Dalle parti dove abito, in provincia di Enna, sono stati eseguiti dei lavori di “decoro urbano” in aperta campagna, come ben si vede dalla foto allegata! Per sistemare una fontana, costruire trecento metri di marciapiede, illuminare questo tratto di strada, collocato a tre chilometri dal più vicino centro abitato, dove nessuno si sposta a piedi, sono stati spesi 105 mila euro! Per quasi due mesi, qualche anno fa, sono stati impiegati più di dieci persone, impiegate part-time per conto di vari enti pubblici. Certo un’opera utile: gli animali della campagna potranno spostarsi senza infangarsi le zampe quando piove! Ed per questo che sono stati spesi 105mila euro mentre, nei paesi vicini, ci sono strade su cui non è tanto consigliabile andare a piedi perché prive di marciapiedi e di illuminazione notturna!

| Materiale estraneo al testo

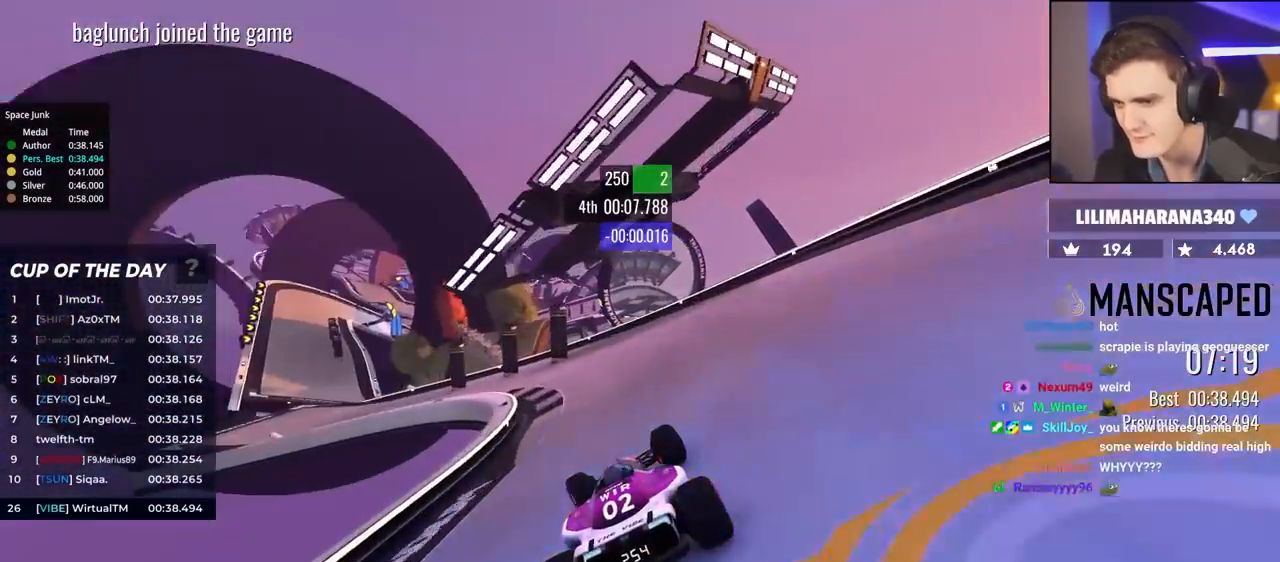
{"keys": ["left", "up"], "events": []}
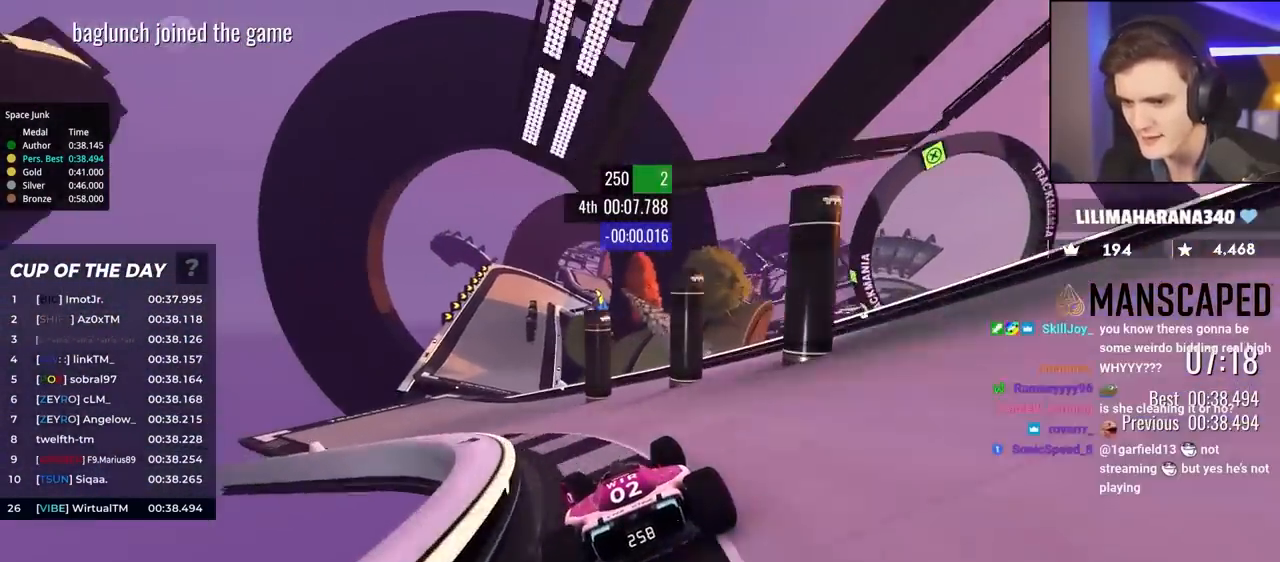
{"keys": ["up"], "events": [[217, "left", "up"], [450, "right", "down"], [500, "right", "up"]]}
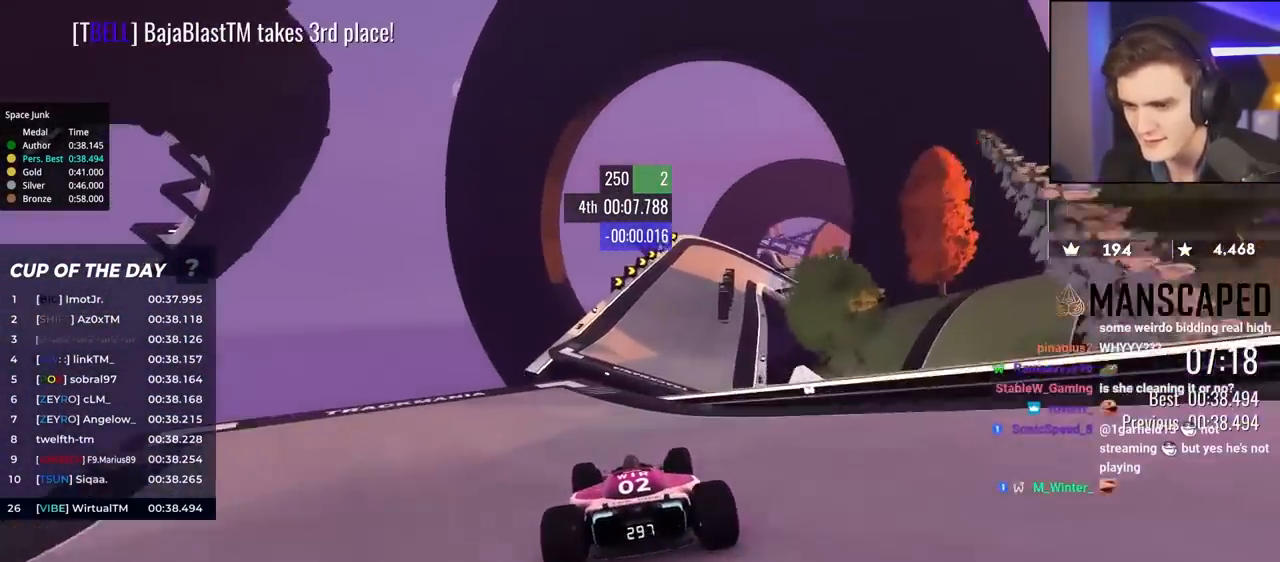
{"keys": ["up"], "events": [[233, "right", "down"], [417, "right", "up"]]}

Quante storie come queste si possono raccontare in tutt’Italia? Storie di sperperi legali, dove “tutte le carte sono a posto”, allora lo sperpero del denaro pubblico è solo da ricercarsi nell’illegalità? Vediamo altri casi di sprechi legali: per la non costruzione del ponte sullo stretto di Messina, con ogni probabilità, saranno pagate delle penali che ammonterebbero a circa 700milioni di euro! Soldi pubblici letteralmente buttati a mare (nel mare dello stretto per essere precisi), mai sono stati spesi tanti soldi per “non fare un’opera”! Tutto assolutamente legale, per carità, le ditte che non possono spartirsi la torta devono essere rimborsate, le leggi del mercato lo impongono! Comunque vada a finire la vicenda, però, per la non costruzione del ponte sullo stretto sono stati spesi 60milioni in progetti e simulazioni varie, denaro pubblico sciupato legalmente.
Cosa dire, infine, della vicenda di Punta Perotti a Bari? Lo stato italiano è stato condannato a risarcire,dalla corte di giustizia europea, 45milioni di euro ai proprietari del suolo e degli immobili perché gli stessi sono stati costruiti “nel rispetto delle leggi allora vigenti”, la borghesia ha ristabilito la “sua legalità”, che sovrasta il diritto del rispetto del paesaggio.
Allora vorrei concludere con delle considerazioni: il problema non è, solo, il rispetto delle leggi perché queste, generalmente, sono emanate per difendere i profitti e le rendite, non sempre ciò che è legale è anche giusto. Le rendite, da quella edilizia a quelle finanziarie, sono legali, ma sono giuste? La rapina delle materie prime nei paesi del terzo mondo sono legali, ma sono giuste? Ha senso, perciò, far emergere tutte le contraddizioni di questa società in declino, ma non “ripristinare la (loro) legalità” ma per cambiare radicalmente la società e sostituirla con una dove il popolo sia direttamente coinvolto nei processi produttivi, e quindi decisionali, allora avrebbe senso “il rispetto della legalità”.